(Provided passage)
____________________
When Ian Harrison returned to the Lincolnshire coast to care for his parents a decade ago, he didn’t expect to spend his own retirement fighting plans to dig a £50bn nuclear waste dump near the beaches of his childhood.
Harrison, 67, lives a mile from the village of Theddlethorpe, one of three sites in England being examined for a possible geological disposal facility (GDF) to handle decades of nuclear waste from the power and defence industries. The cavernous dump will feature a series of tunnels and vaults dug 200-1,000 metres underground, capable of holding high-risk nuclear waste.
“It’s just a terrible idea to put a nuclear dump next to a seaside resort,” says Harrison, a retired warrant officer. “The safety concerns are real – look at Chernobyl – but people are more worried about the tourism that comes to Mablethorpe and the impact on local businesses.”
After several sites fell out of contention, the former gas terminal in Lincolnshire is one of just three which remain, with two on the Cumbrian coast – Mid Copeland and South Copeland. There is speculation about another site on the north-west coast.
The search for a home for Britain’s nuclear waste underlines a problem at the heart of its energy ambitions. Politicians have extolled the virtues of low-carbon nuclear power, but little attention has been given to the question of where to put the resulting waste.
Allerdale in Cumbria was ruled out last September after the government body behind the GDF project, Nuclear Waste Services (NWS), said there was “only a limited volume of suitable rock”, meaning it was not safe for storage. Last month, councillors in East Yorkshire withdrew from a process to consider hosting a GDF at South Holderness, east of Hull. In 2021, a council leader in Hartlepool resigned in a similar GDF row.
____________________
(Exercise description) In the article on the proposed nuclear waste dump, which body ruled out Allerdale in Cumbria because of a limited volume of suitable rock?

(Provided data)
____________________
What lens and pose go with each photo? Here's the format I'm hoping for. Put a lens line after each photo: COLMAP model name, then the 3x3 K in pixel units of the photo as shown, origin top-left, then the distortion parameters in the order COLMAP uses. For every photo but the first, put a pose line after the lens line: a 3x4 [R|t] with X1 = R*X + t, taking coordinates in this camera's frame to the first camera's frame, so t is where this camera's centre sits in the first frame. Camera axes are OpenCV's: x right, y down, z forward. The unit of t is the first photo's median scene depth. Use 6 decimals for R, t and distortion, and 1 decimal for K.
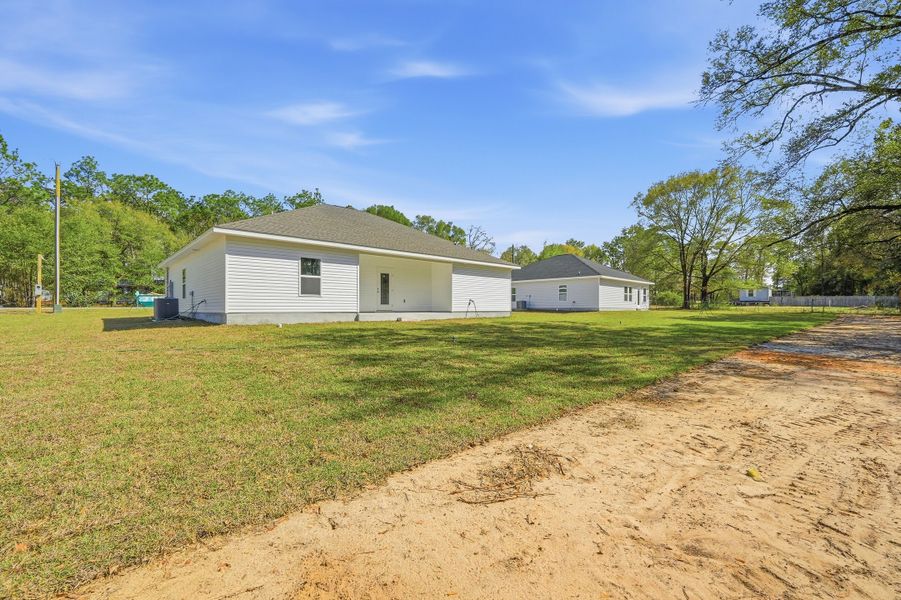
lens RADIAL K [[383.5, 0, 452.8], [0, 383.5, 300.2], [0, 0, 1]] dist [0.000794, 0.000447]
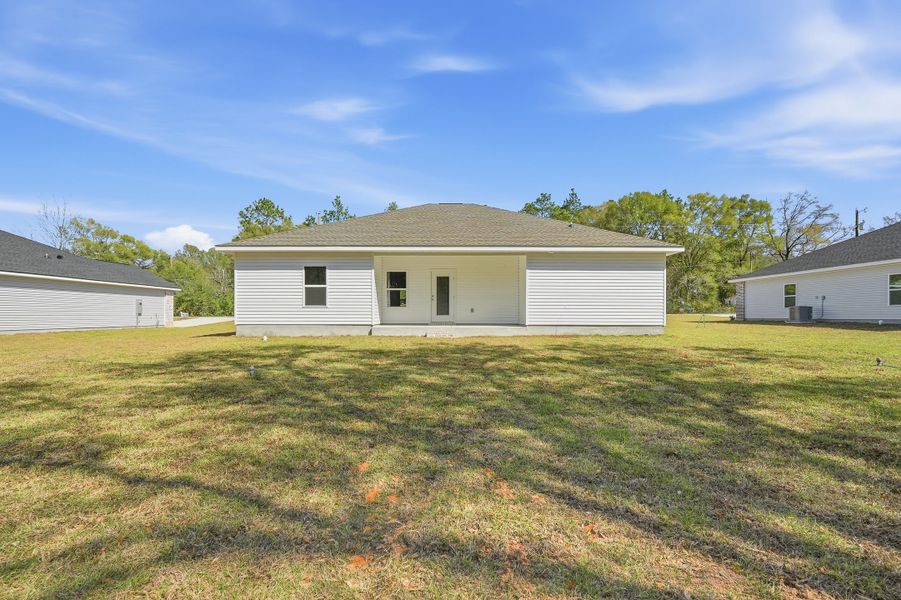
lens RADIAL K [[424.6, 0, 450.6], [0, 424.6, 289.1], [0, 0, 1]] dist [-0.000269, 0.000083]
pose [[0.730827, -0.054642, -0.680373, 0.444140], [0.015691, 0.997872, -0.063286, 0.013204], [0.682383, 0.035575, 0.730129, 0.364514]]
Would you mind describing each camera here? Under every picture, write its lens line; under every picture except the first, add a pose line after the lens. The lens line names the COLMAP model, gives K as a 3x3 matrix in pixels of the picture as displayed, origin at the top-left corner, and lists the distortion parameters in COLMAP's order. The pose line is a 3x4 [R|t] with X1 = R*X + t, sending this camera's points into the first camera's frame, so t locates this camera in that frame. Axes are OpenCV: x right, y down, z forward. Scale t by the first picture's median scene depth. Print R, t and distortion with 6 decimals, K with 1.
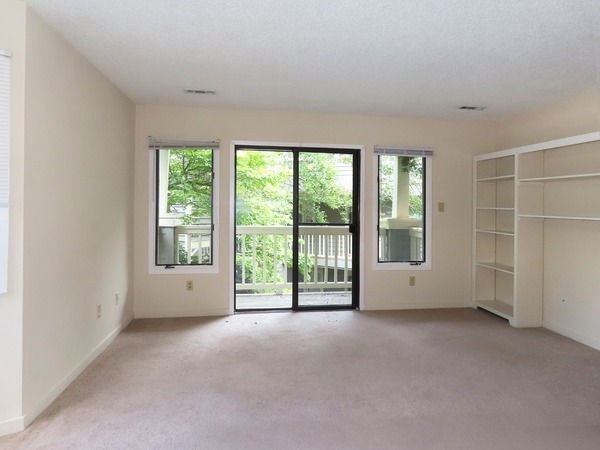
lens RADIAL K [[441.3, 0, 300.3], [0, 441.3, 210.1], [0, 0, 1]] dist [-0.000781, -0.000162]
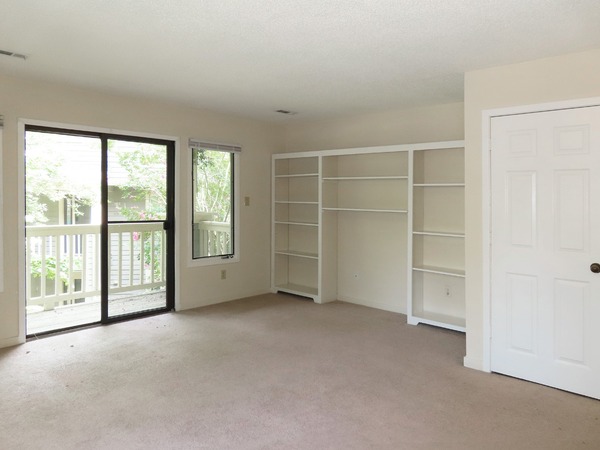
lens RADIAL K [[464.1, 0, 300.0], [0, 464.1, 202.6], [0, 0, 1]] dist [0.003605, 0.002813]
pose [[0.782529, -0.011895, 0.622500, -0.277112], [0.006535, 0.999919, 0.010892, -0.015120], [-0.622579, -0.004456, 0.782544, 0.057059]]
____________________
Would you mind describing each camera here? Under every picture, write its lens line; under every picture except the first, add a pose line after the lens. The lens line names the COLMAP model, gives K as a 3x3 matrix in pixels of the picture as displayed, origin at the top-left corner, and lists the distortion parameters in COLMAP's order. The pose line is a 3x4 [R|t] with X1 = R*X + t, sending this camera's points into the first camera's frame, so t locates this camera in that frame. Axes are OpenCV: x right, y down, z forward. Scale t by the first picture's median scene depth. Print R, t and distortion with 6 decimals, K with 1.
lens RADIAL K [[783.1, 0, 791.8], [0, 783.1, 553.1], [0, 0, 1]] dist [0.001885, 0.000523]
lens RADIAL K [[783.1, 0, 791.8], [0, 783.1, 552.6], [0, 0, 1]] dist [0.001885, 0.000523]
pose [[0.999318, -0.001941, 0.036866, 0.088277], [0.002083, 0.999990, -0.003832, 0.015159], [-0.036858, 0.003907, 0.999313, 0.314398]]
____________________
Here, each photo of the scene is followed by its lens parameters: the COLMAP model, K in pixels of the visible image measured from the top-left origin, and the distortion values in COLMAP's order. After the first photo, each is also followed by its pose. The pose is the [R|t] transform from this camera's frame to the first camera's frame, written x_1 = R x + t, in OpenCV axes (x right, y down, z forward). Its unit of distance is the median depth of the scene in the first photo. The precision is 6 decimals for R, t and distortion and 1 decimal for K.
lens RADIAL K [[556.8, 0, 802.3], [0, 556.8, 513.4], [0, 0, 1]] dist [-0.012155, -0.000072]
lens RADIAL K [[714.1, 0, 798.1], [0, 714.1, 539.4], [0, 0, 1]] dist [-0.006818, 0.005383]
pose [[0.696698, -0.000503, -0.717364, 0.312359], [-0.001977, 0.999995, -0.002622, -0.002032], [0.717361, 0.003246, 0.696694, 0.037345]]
____________________
(Problem solution) Nuclear Waste Services (NWS), the government body behind the GDF project.